> ABOUT THIS TASK
Copy out the data line for line, without any change, from the first line through the line containing "informativa per il trattamento dati personali", including both.
··· INFORMATION ···
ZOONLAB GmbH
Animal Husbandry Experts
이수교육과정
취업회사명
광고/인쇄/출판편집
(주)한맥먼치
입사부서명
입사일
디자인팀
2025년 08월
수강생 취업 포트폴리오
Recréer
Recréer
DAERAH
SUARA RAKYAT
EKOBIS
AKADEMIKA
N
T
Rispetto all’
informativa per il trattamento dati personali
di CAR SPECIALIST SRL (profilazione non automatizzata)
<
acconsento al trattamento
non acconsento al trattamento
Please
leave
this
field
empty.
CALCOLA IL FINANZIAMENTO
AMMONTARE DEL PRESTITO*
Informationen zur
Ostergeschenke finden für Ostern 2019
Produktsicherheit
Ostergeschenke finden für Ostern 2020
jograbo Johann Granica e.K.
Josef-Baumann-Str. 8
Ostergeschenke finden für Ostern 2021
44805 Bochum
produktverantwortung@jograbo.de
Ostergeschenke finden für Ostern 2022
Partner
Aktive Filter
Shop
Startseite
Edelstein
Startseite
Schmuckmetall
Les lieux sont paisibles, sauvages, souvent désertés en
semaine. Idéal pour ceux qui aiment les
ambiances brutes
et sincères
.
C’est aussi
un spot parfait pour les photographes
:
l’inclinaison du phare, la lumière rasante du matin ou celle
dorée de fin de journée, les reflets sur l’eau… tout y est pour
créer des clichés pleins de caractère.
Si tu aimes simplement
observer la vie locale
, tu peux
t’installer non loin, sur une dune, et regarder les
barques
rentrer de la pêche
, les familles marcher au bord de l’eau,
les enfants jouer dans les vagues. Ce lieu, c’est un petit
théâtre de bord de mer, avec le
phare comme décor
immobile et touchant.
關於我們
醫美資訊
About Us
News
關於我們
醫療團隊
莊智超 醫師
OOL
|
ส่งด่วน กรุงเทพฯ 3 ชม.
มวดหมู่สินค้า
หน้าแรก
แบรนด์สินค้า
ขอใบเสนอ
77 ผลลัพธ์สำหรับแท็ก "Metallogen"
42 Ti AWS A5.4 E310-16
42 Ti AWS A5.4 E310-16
···
> WORKED SOLUTION
ZOONLAB GmbH
Animal Husbandry Experts
이수교육과정
취업회사명
광고/인쇄/출판편집
(주)한맥먼치
입사부서명
입사일
디자인팀
2025년 08월
수강생 취업 포트폴리오
Recréer
Recréer
DAERAH
SUARA RAKYAT
EKOBIS
AKADEMIKA
N
T
Rispetto all’
informativa per il trattamento dati personali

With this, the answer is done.